→ **WHAT YOU ARE ASKED TO DO**: Write out the lines below once more, exactly as they appear. Do not include pictures.

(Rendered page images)
++++++++++
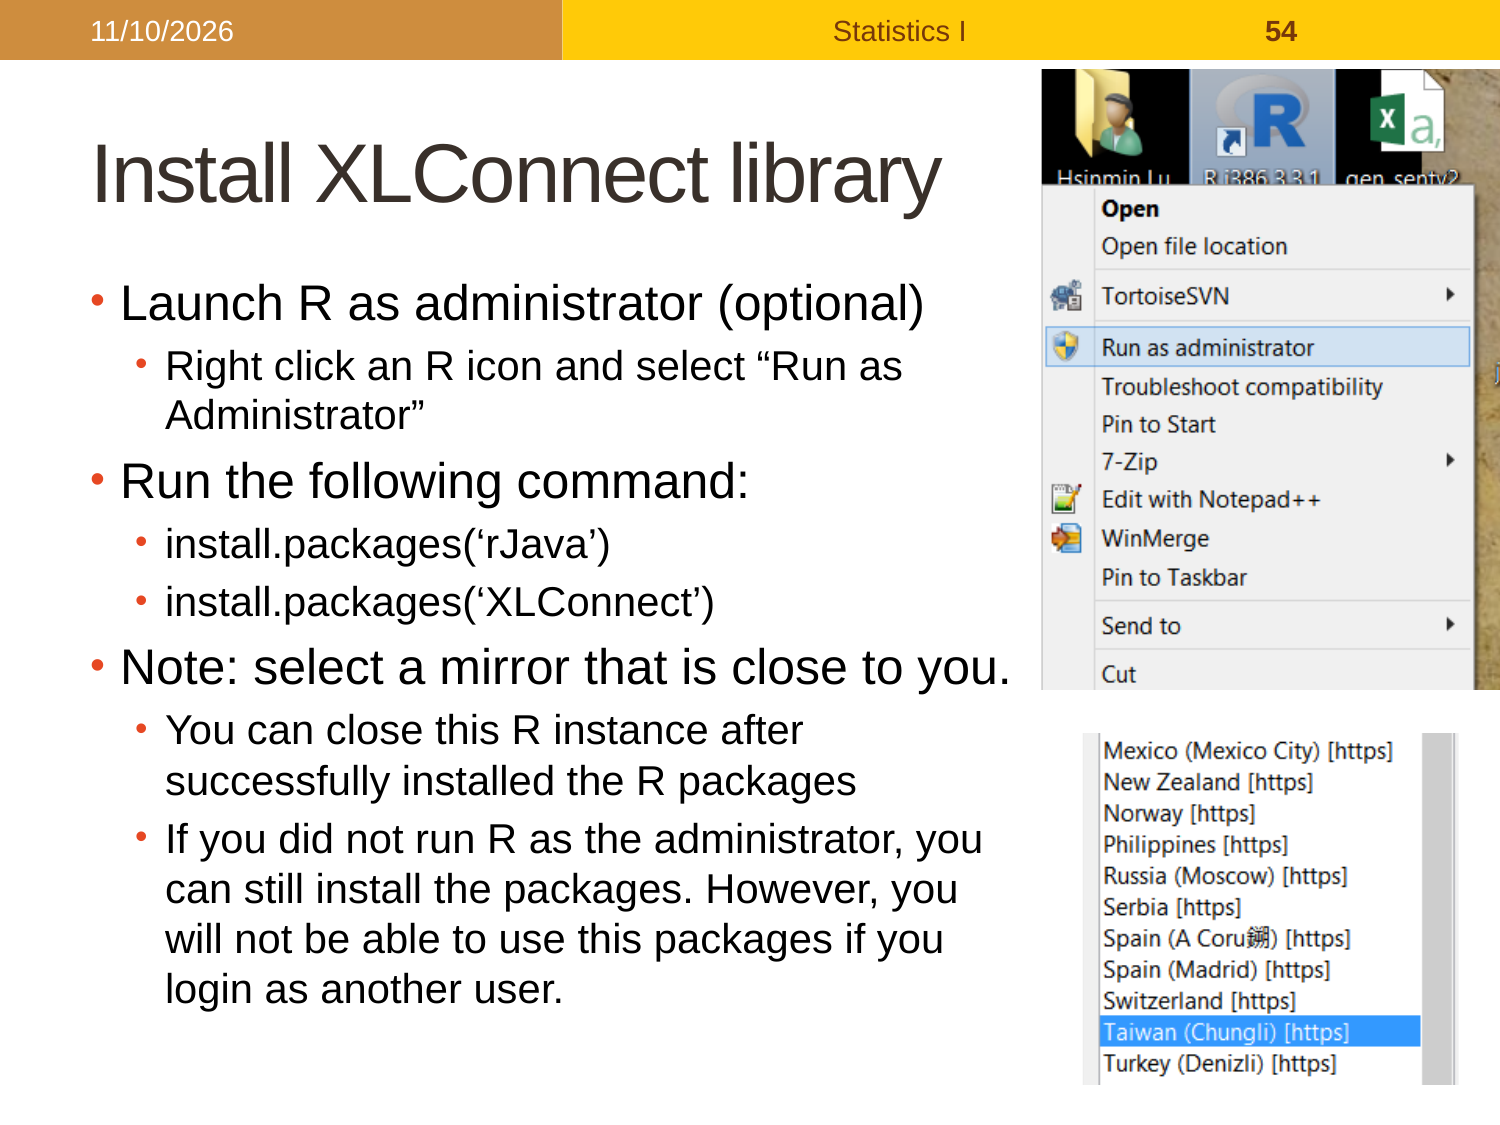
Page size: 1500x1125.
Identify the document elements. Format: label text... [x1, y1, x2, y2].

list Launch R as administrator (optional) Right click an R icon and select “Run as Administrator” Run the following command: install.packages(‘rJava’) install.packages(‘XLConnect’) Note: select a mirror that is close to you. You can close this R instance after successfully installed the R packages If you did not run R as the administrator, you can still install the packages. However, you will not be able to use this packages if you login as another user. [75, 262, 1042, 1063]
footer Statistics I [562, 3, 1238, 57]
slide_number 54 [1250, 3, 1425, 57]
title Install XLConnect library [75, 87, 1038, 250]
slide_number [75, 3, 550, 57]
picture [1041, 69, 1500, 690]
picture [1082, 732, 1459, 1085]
++++++++++
→ **SOLUTION TO THE PROBLEM**:
Page size: 1500x1125.
Identify the document elements. Format: label text... [x1, y1, x2, y2].

list Launch R as administrator (optional) Right click an R icon and select “Run as Administrator” Run the following command: install.packages(‘rJava’) install.packages(‘XLConnect’) Note: select a mirror that is close to you. You can close this R instance after successfully installed the R packages If you did not run R as the administrator, you can still install the packages. However, you will not be able to use this packages if you login as another user. [75, 262, 1042, 1063]
footer Statistics I [562, 3, 1238, 57]
slide_number 54 [1250, 3, 1425, 57]
title Install XLConnect library [75, 87, 1038, 250]
slide_number [75, 3, 550, 57]
picture [1041, 69, 1500, 690]
picture [1082, 732, 1459, 1085]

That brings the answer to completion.